Sus palabras revelaron lo que pensaba de mí en ese momento.

Cerré la puerta y me apoyé contra ella con una sensación indescriptible de pérdida.

Realmente no sabía si podría reconciliarme con James.

Quizás era realmente difícil.

Pero después de lo que sucedió esta noche, también sentí su sinceridad.

Especialmente cuando escuché que no había preparado otros regalos, me sentí más feliz.

Finalmente entendió que algunos regalos no requieren mucho dinero para comprarlos.

No hay nada más precioso que una conexión espiritual, ¿verdad?

Decidí intentar llevarme bien con él nuevamente.

Al menos, nuestra familia estaba feliz esta noche.

No había nada malo en eso.

Pero sabía que sin importar lo que hiciéramos, siempre parecía haber algo atascado entre él y yo.

Ni siquiera ahora sé qué es.

En ese momento, escuché movimiento en la entrada.

Me apoyé en la puerta y escuché, y de hecho oí a James suspirar.

Imaginé que él podría sentirse igual que yo.

Me sentía realmente triste.

De hecho, James también me ayudó mucho, y también sabía lo bueno que era conmigo.

¿Son mis propias exigencias hacia él demasiado duras?

Durante este período en el que estuve separada de él, ¿por qué no podría haberse acercado a otras mujeres?

Cuando me di cuenta de que estaba pensando esto, supe que estaba buscando una excusa para perdonarlo.

Saqué mi teléfono y tomé la iniciativa de enviarle un mensaje.

—¿Quieres beber algo en la terraza?

Pronto, recibí su respuesta.

—De acuerdo, te esperaré.

Me cambié a un vestido de seda verde brillante y llegué a la terraza en el último piso de la villa.

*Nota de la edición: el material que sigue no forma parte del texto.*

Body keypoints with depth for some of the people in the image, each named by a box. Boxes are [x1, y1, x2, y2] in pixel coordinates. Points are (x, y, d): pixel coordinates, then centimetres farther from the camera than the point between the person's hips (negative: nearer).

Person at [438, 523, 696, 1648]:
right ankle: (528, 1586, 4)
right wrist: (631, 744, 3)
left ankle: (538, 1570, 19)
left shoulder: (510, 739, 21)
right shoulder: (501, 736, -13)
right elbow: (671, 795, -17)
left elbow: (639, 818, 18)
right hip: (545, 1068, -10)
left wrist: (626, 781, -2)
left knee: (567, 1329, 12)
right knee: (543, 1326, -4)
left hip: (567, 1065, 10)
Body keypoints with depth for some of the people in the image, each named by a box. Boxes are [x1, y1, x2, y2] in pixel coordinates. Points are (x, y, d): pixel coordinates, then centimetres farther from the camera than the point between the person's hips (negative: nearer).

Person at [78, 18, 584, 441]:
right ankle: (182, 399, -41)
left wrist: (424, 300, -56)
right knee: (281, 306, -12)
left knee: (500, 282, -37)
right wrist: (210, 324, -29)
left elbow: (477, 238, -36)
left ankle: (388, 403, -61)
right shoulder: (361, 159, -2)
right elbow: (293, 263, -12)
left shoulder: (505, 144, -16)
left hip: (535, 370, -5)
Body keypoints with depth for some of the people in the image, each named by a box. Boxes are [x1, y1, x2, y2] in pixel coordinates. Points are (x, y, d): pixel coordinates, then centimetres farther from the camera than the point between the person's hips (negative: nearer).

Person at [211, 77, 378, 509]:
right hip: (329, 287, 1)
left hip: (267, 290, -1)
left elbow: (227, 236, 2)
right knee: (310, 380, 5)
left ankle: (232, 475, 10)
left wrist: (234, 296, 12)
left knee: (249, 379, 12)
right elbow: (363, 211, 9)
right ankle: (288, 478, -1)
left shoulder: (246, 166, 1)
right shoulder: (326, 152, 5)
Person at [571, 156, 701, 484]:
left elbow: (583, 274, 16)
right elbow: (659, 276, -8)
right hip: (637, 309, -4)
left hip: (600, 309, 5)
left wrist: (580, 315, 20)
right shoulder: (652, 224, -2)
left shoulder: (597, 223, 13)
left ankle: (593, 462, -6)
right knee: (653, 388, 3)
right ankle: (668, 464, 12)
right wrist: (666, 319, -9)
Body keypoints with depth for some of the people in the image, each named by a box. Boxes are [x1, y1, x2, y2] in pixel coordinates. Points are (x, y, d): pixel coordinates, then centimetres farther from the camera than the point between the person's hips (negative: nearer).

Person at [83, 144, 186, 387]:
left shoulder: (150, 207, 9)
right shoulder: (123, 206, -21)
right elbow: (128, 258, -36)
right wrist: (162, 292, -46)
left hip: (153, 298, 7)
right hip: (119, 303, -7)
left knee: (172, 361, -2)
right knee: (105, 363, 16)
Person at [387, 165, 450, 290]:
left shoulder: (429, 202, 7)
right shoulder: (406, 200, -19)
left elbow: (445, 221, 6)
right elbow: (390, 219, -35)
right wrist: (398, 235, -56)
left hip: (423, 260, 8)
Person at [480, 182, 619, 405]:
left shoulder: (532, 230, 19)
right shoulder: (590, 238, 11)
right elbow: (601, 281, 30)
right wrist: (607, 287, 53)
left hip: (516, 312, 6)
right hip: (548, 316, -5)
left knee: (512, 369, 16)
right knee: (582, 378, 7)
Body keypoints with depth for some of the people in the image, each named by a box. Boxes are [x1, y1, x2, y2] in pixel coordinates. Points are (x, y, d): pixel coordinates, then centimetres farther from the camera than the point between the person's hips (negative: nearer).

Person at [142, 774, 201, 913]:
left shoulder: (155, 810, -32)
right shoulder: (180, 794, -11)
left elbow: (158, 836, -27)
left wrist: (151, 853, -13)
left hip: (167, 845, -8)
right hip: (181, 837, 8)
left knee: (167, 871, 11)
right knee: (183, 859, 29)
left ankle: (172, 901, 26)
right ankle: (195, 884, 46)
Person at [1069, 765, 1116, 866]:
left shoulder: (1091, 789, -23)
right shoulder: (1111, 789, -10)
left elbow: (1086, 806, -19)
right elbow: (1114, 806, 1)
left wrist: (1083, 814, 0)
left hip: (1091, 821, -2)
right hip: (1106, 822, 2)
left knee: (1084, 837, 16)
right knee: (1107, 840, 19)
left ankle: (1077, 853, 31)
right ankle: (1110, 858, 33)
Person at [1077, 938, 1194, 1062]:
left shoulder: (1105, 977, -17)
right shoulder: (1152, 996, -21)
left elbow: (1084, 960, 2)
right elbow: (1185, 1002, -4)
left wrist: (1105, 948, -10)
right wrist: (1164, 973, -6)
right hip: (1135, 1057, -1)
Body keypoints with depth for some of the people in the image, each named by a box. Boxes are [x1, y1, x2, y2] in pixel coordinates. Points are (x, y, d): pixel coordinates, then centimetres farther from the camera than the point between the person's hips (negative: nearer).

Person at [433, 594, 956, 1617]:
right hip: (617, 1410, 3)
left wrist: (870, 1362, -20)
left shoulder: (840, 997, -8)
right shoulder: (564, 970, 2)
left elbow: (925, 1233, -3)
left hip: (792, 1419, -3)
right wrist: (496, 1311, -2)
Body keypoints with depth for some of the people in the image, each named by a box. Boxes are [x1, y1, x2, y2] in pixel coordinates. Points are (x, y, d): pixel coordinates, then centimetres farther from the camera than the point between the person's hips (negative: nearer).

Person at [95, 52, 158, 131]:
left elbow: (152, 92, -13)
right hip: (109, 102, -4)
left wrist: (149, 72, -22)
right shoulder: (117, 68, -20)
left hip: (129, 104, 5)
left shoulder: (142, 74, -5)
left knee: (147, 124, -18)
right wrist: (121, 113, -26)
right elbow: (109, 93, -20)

Era la primera vez que venía a la terraza, y anteriormente James me había dicho que si tenía tiempo, podía venir aquí a sentarme un rato.

Este lugar nos pertenecía a los dos.

Justo pensaba en esto.

James ya había abierto un vino tinto y me estaba esperando.

Cuando me vio, vi cómo sus ojos se iluminaron.

Se apresuró hacia mí y me abrazó.

—Catalina, por favor perdóname.

Lo siento mucho.

Puedes llamarme “bastardo”, o golpearme fuerte para desahogar tu ira, ¿de acuerdo?

Esta vez, no lo aparté.

Solo le recordé:
—No hablemos del pasado por ahora, ¿de acuerdo?

Tal vez los dos solo podamos pensar en el presente.

—Sí, olvidémonos de esas cosas desagradables por el momento.

Por supuesto, si sigues enojada, por favor golpéame para desahogar tu ira.

Le di unas palmaditas.

—¿Qué vino tinto has preparado?

Bebamos primero.

—De acuerdo —me soltó y me tomó de la mano hacia la silla de masajes—.

Deja que te masajee todo el cuerpo primero y relájate.

Debes haber tenido un día difícil.

—De hecho hay demasiados asuntos triviales.

Justo estaba a punto de darme un masaje.

Se sentó a mi lado y me ofreció una copa de vino tinto.

Iba a extender la mano para tomarla, pero de repente me besó.

No rechacé su beso.

Tomé un pequeño sorbo de vino, y justo cuando dejé la copa, me sostuvo en sus brazos.

—No he terminado el masaje.

Sus labios rozaron suavemente los míos.

Besó mi cuello, y podía sentir el calor de su palma incluso a través de la falda de seda.

Su respiración se volvía cada vez más pesada, y la temperatura de su palma más y más caliente.

Suavemente pronunció mi nombre:
—Catalina.

Ya no resistí su contacto y su beso e incluso comencé a intentar responderle.